**Tarefa A:** No trecho exibido sobre o esporte no início do ano, qual time os Saints de New Orleans derrotaram no Super Bowl?
**Tarefa B:** Transcreva fielmente o trecho exibido, começando em "Pelas bandas de" e terminando em "nobres. Ou não.".

**Trecho exibido:**
+++++

O período de início de ano normalmente é árido em boas notícias do esporte. O  futebol está a meia-boca, com torneios estaduais de tiro curto e poucos bons jogos. Outros esportes simplesmente ficam paralisados. O automobilismo entra nas especulações, mas sem corridas, e outros simplesmente somem. Os de inverno esquentam terrivelmente, mas, para nós tropicais, dowhnhil e slalom são termos desconhecidos.
Pelas bandas de Pindorama há também a folia momesca que paga tudo e todos do noticiário e que, neste ano de 2010 trouxe pelo menos a novidade de um governador passar o Carnaval fantasiado com o pijama listrado de preto-e-branco.
Mas duas excepcionais epopéias do esporte ocorreram neste modorrento e acalorado verão sub-tropical. Não aconteceram em esportes exatamente populares no Brasil. Mas em esportes para lá de profissionalizados, provocando a iminente reflexão sobre a profissionalização do esporte colaborar para definhar seus valores mais nobres. Ou não.
Para um lado da balança, vai a impressionante história do New Orleans Saints, o time de futebol americano que levantou, da forma mais improvável, desde a criação do Super Bowl, a taça de número 44 desta disputa que é considerada uma das de maior audiência e mais esperadas do mundo. Foi há uma semana.
Os Saints ( Santos) de New Orleans bateram os Colts, de Indianapolis, em jogo único e levaram pela primeira vez o Super Bowl para a Louisiana. Este Super Bowl, embora decidido em 2010, é considerado o da temporada de 2009.

+++++

**Bloco de dados:**
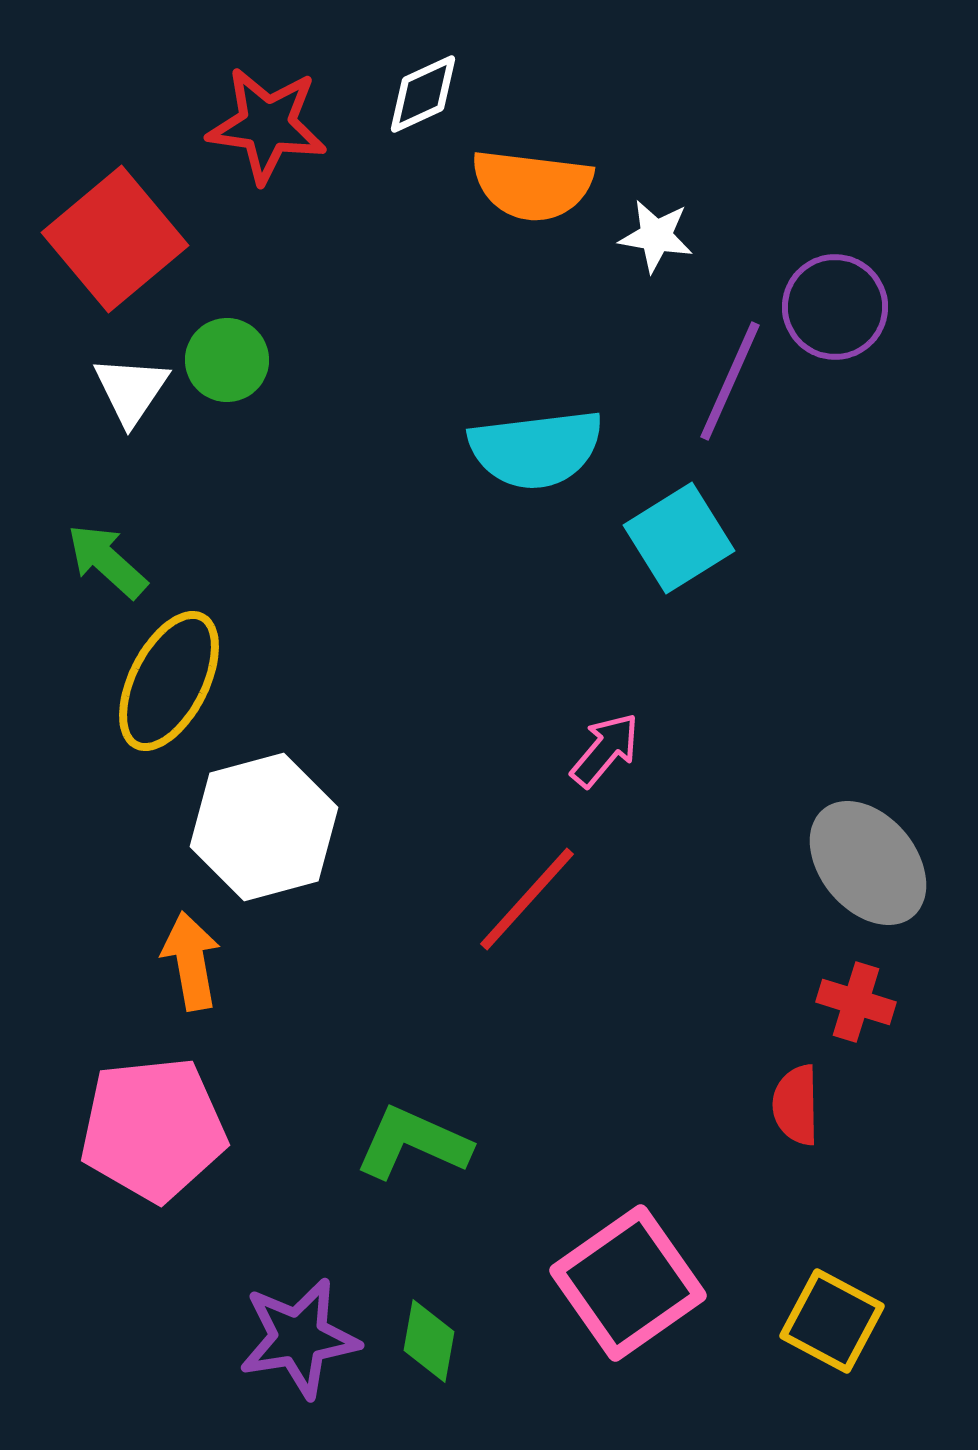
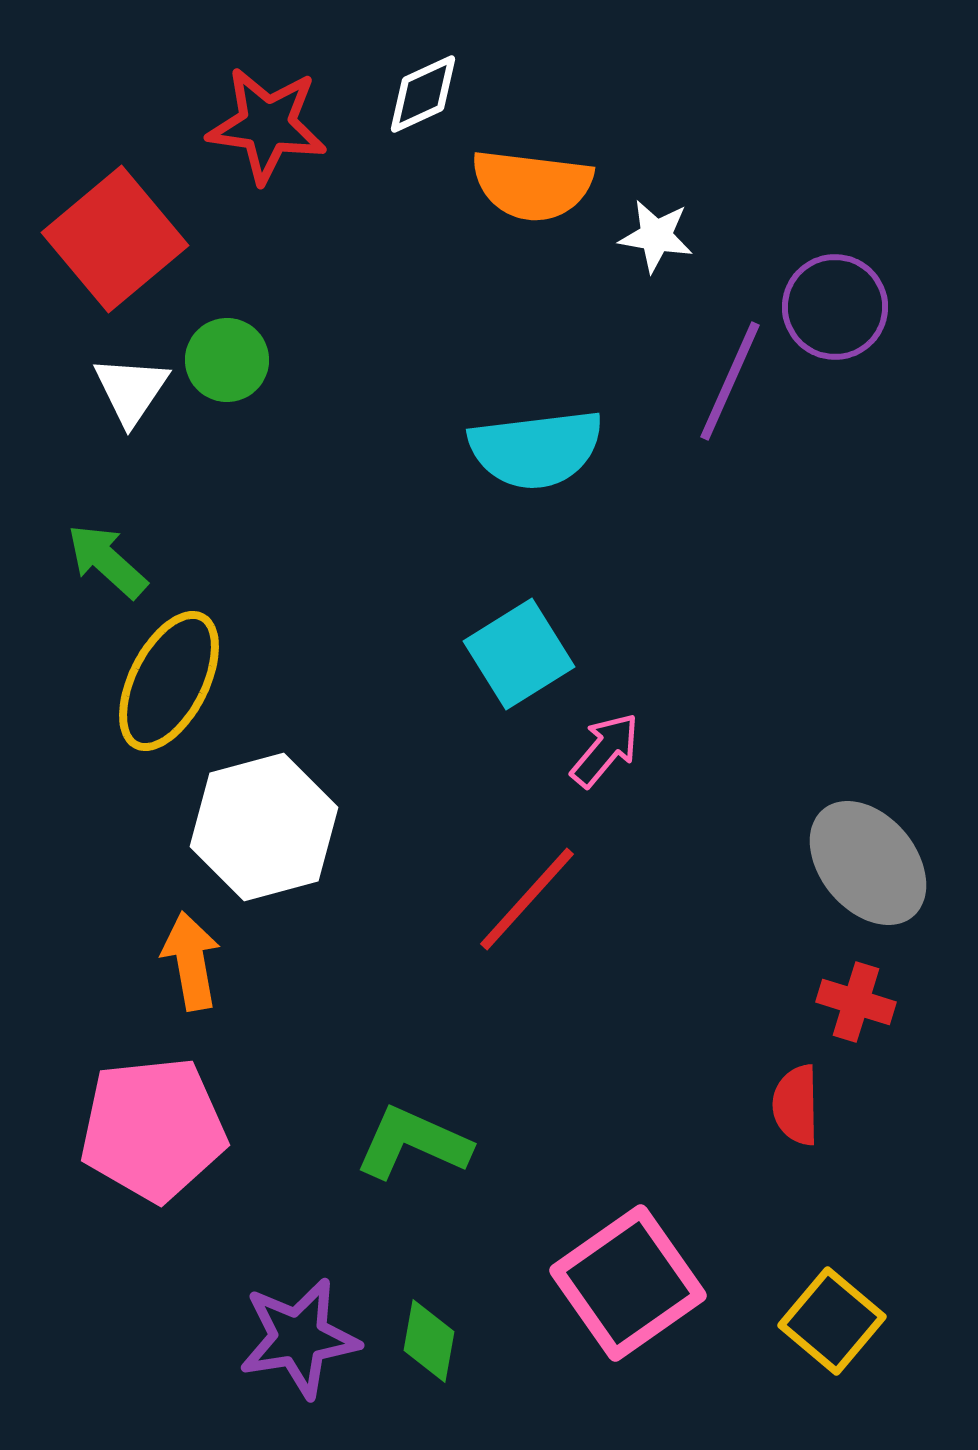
cyan square: moved 160 px left, 116 px down
yellow square: rotated 12 degrees clockwise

+++++

**Resposta correta A:** Os Colts, de Indianapolis.

**Resposta correta B:**
Pelas bandas de Pindorama há também a folia momesca que paga tudo e todos do noticiário e que, neste ano de 2010 trouxe pelo menos a novidade de um governador passar o Carnaval fantasiado com o pijama listrado de preto-e-branco.
Mas duas excepcionais epopéias do esporte ocorreram neste modorrento e acalorado verão sub-tropical. Não aconteceram em esportes exatamente populares no Brasil. Mas em esportes para lá de profissionalizados, provocando a iminente reflexão sobre a profissionalização do esporte colaborar para definhar seus valores mais nobres. Ou não.